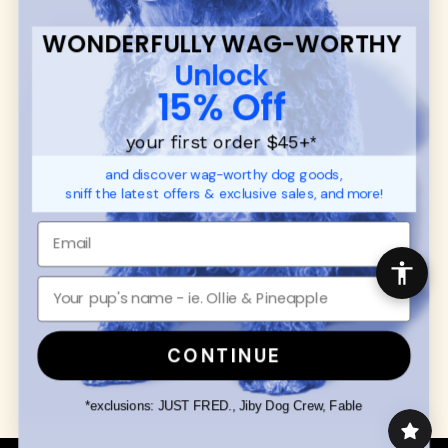
WONDERFULLY WAG-WORTHY
CUSTOMER
WUFORIA INFO
Unlock
SUPPORT
Ambassador Collabs
15% Off
FAQ
Contact
Promotions
Privacy Policy
your first order $45+
*
Returns & Exchanges
About
and discover wag-worthy dog goods,
Shipping
sniff the latest offers & exclusive sales, and more!
Order Status
SHOP FOR PAWS
SHOP FOR PEOPLE
Dog Collars
SHOP ALL
Dog Harnesses
Mens/Womens Apparel
Dog Leashes
Accessories
CONTINUE
Disney Dog Toys
Dog Bowls & Feeders
*exclusions: JUST FRED., Jiby Dog Crew, Fable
■ ■ ■ ■ ■ ■ ■
Copy exactly the lines running from the one that holds "your first order $45+" to the last line of the listing above. Include both of those lines.

your first order $45+
*
Returns & Exchanges
About
and discover wag-worthy dog goods,
Shipping
sniff the latest offers & exclusive sales, and more!
Order Status
SHOP FOR PAWS
SHOP FOR PEOPLE
Dog Collars
SHOP ALL
Dog Harnesses
Mens/Womens Apparel
Dog Leashes
Accessories
CONTINUE
Disney Dog Toys
Dog Bowls & Feeders
*exclusions: JUST FRED., Jiby Dog Crew, Fable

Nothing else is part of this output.